The best way to see that is to consider a true story he retells about Gambia, a tiny country in West Africa. In 2006, Kathryn Hall, founder of the energy charity Power Up Gambia, observed an emergency cesarean section in that country. The baby died only minutes after birth. The doctor explained that if he had had enough electric power, he would have been able to use an ultrasound machine and plan the C-section rather than do it as an emergency surgery. Hall also observed the birth of a full-term baby weighing only 3.5 pounds. In the United States, the infant would have been put in an incubator. But the hospital managers, knowing they did not have a reliable energy supply, did not bother wasting money on an incubator. The baby died.

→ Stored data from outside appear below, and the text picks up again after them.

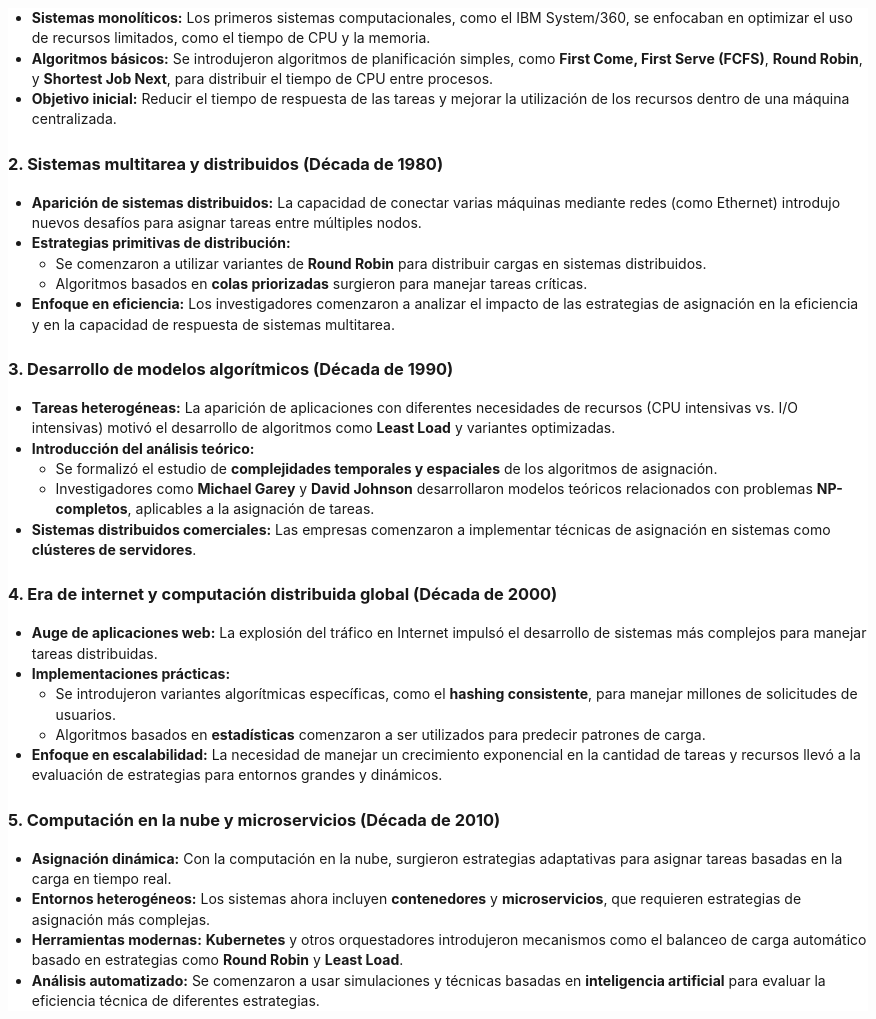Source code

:    - **Sistemas monolíticos:** Los primeros sistemas computacionales, como el IBM System/360, se enfocaban en optimizar el uso de recursos limitados, como el tiempo de CPU y la memoria.
   - **Algoritmos básicos:** Se introdujeron algoritmos de planificación simples, como **First Come, First Serve (FCFS)**, **Round Robin**, y **Shortest Job Next**, para distribuir el tiempo de CPU entre procesos.
   - **Objetivo inicial:** Reducir el tiempo de respuesta de las tareas y mejorar la utilización de los recursos dentro de una máquina centralizada.
   
   ### 2. Sistemas multitarea y distribuidos (Década de 1980)
   
   - **Aparición de sistemas distribuidos:** La capacidad de conectar varias máquinas mediante redes (como Ethernet) introdujo nuevos desafíos para asignar tareas entre múltiples nodos.
   - **Estrategias primitivas de distribución:**
     - Se comenzaron a utilizar variantes de **Round Robin** para distribuir cargas en sistemas distribuidos.
     - Algoritmos basados en **colas priorizadas** surgieron para manejar tareas críticas.
   - **Enfoque en eficiencia:** Los investigadores comenzaron a analizar el impacto de las estrategias de asignación en la eficiencia y en la capacidad de respuesta de sistemas multitarea.
   
   ### 3. Desarrollo de modelos algorítmicos (Década de 1990)
   
   - **Tareas heterogéneas:** La aparición de aplicaciones con diferentes necesidades de recursos (CPU intensivas vs. I/O intensivas) motivó el desarrollo de algoritmos como **Least Load** y variantes optimizadas.
   - **Introducción del análisis teórico:**
     - Se formalizó el estudio de **complejidades temporales y espaciales** de los algoritmos de asignación.
     - Investigadores como **Michael Garey** y **David Johnson** desarrollaron modelos teóricos relacionados con problemas **NP-completos**, aplicables a la asignación de tareas.
   - **Sistemas distribuidos comerciales:** Las empresas comenzaron a implementar técnicas de asignación en sistemas como **clústeres de servidores**.
   
   ### 4. Era de internet y computación distribuida global (Década de 2000)
   
   - **Auge de aplicaciones web:** La explosión del tráfico en Internet impulsó el desarrollo de sistemas más complejos para manejar tareas distribuidas.
   - **Implementaciones prácticas:**
     - Se introdujeron variantes algorítmicas específicas, como el **hashing consistente**, para manejar millones de solicitudes de usuarios.
     - Algoritmos basados en **estadísticas** comenzaron a ser utilizados para predecir patrones de carga.
   - **Enfoque en escalabilidad:** La necesidad de manejar un crecimiento exponencial en la cantidad de tareas y recursos llevó a la evaluación de estrategias para entornos grandes y dinámicos.
   
   ### 5. Computación en la nube y microservicios (Década de 2010)
   
   - **Asignación dinámica:** Con la computación en la nube, surgieron estrategias adaptativas para asignar tareas basadas en la carga en tiempo real.
   - **Entornos heterogéneos:** Los sistemas ahora incluyen **contenedores** y **microservicios**, que requieren estrategias de asignación más complejas.
   - **Herramientas modernas:** **Kubernetes** y otros orquestadores introdujeron mecanismos como el balanceo de carga automático basado en estrategias como **Round Robin** y **Least Load**.
   - **Análisis automatizado:** Se comenzaron a usar simulaciones y técnicas basadas en **inteligencia artificial** para evaluar la eficiencia técnica de diferentes estrategias.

This story drives home the importance of a stable energy supply. Our lives literally depend on it.
Of course, we could still live our lives with much less energy. It’s just that our lives would be less full, we would be able to do fewer things, and we would be less wealthy. So it’s not just our lives that are Epstein’s standard, but a certain kind of life. Unfortunately he never makes that point explicit.
This is an excerpt from “Ethics and Energy,” my basically positive review of Alex Epstein’s book, The Moral Case for Fossil Fuels. Co-blogger Bryan Caplan was the person who first piqued my interest in the book with his posts here, here, here, here, and here.
Another excerpt from my review:
He reminds us that we need to judge various energy sources by the cost of all the resources used to produce energy. Sure, rays from the sun are free, but the various materials used to convert those rays into a usable energy form are very expensive, requiring many other materials per unit of energy produced. Referencing a U.S. Department of Energy report, he notes that such materials “can include highly purified silicon, phosphorus, boron, and compounds like titanium dioxide, cadmium telluride, and copper indium gallium selenide.” The story for wind power is similar. He points out that generating one megawatt of electricity with wind power requires 542.3 tons of iron and steel, compared to only 5.2 tons to get the same amount of electricity using coal.
Moreover, both wind and solar energy are unreliable, for what should be obvious reasons: try getting solar energy at 8 PM in the winter or wind energy on a windless day. Epstein’s critique is more devastating than this, but at least you get the flavor.
I’ll close on a positive note. Epstein’s last chapter is his best and should have been his first chapter. In it, he tells how he paid famous environmentalist Bill McKibben $10,000 to debate him. That alone impressed me. Epstein tells the story in such a dramatic way that it almost gave me chills. I recommend reading it first; you will likely then be motivated to read the rest of the book.